Vor allem wegen Rückenschmerzen und seelischen Problemen lassen sich Patienten im Schwarzwald-Baar-Kreis krankschreiben. Foto: dpa

AOK meldet: Krankenstand in der Region 2014 leicht gesunken. Bei DAK sind seelische Probleme häufige Diagnose.

Schwarzwald-Baar-Kreis - Der aktuelle Krankenstand in der Region ist gegenüber dem Vorjahr leicht gesunken. Das ergab eine Auswertung der krankheitsbedingten Fehlzeiten durch die AOK Schwarzwald-Baar-Heuberg.

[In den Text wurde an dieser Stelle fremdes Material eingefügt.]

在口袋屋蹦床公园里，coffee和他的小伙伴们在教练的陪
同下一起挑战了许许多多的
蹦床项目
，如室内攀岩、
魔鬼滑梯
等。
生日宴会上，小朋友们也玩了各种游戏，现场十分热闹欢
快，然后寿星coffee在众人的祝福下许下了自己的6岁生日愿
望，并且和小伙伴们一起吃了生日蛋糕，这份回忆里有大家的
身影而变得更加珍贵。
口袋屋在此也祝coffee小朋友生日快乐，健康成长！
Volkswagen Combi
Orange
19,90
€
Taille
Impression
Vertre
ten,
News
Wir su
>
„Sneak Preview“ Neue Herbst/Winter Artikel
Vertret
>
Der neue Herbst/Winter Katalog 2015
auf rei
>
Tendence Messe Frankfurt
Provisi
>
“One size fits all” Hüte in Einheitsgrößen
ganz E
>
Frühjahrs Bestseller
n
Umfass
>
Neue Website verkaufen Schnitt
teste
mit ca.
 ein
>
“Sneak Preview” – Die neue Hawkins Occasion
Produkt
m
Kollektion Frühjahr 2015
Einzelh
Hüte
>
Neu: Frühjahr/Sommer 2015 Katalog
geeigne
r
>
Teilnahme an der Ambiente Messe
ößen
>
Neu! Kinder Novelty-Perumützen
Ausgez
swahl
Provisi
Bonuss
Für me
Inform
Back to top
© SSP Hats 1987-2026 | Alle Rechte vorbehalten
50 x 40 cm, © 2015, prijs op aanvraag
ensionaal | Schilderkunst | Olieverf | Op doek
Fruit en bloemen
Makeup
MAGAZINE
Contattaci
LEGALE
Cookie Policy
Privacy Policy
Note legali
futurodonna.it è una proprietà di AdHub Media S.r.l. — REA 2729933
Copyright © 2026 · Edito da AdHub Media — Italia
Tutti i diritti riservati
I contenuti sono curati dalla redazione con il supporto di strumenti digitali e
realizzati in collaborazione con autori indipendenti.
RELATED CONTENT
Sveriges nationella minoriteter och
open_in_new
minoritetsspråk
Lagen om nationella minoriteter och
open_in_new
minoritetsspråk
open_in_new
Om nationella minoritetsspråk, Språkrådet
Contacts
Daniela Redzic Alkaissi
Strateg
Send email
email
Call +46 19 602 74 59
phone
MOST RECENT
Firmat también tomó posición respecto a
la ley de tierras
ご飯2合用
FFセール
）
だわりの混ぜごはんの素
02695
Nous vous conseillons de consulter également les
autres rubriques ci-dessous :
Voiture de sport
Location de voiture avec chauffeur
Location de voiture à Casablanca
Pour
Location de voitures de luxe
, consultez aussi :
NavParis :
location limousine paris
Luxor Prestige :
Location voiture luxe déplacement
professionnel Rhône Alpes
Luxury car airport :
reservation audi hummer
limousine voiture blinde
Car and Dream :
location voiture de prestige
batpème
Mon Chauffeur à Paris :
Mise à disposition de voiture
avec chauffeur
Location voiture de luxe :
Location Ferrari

Die Krankenkasse DAK meldet, dass der Krankenstand im Schwarzwald-Baar-Kreis im Kreis 2013 gestiegen sei. "Die Ausfalltage aufgrund von Erkrankungen nahmen um 0,3 Prozentpunkte deutlich stärker zu als in Baden-Württemberg, wo es mit 0,1 Prozentpunkten eine moderate Steigerung gab. Mit 3,2 Prozent hatte die Region aber nach wie vor einen geringeren Krankenstand als im Landesdurchschnitt (3,3 Prozent)", meldet der DRK-Gesundheitsreport.

In den Unternehmen im Schwarzwald-Baar-Kreis betrug der Krankenstand im ersten Halbjahr 2014 nach Recherchen der AOK 4,6 Prozent. "Das bedeutet: Im Durchschnitt waren an jedem Tag 4,6 von 100 Beschäftigten krankgeschrieben", erläutert die AOK. Weil die Krankheiten teilweise saisonal gehäuft auftreten, könne man das erste Halbjahr 2013 als Vergleichszeitraum heranziehen. Demnach sei der aktuelle Wert gegenüber dem Vorjahreszeitraum (4,8 Prozent) leicht gesunken. Insgesamt waren laut AOK im laufenden Jahr bislang 45 Prozent der Beschäftigten mindestens einen Tag krankgeschrieben. Häufigste Ursache waren Erkrankungen des Muskel-Skelettsystems. "Diese Krankheitsgruppe machte gut ein Fünftel aller Krankheitstage in den im Landkreis ansässigen Unternehmen aus", so der AOK-Report. Allein acht Prozent aller Krankheitstage "gehen auf das Konto der wichtigsten Diagnose innerhalb dieser Schmerzgruppe Rückenschmerzen". Diese sind bei der AOK die wichtigste Einzeldiagnose überhaupt, noch vor Erkältungen. Als Ursache sieht die Krankenkasse die Lebensweise der meisten. Bereits durch Laufen und möglichst viel Bewegung im Alltag könne man Schmerzen vorbeugen.

Bei der DAK sind vor seelische Probleme der Patienten die Ursache, dass der Krankenstand 2013 gestiegen ist. "Die größte Steigerung mit 48 Prozent gab es bei den psychischen Erkrankungen, die jetzt deutlich über dem Landesschnitt liegen", so der Gesundheitsreport der Krankenkasse. Aber auch Atemwegwegserkrankungen wie Erkältungen und Bronchitis stiegen um elf Prozent. Die meisten Ausfalltage entfielen bei der DAK im Jahr 2013 aber ebenfalls auf Muskel-Skelett-Erkrankungen wie Rückenleiden. Diese gingen zwar um über zehn Prozent zurück, waren aber die Ursache für jeden fünften Fehltag im Kreis.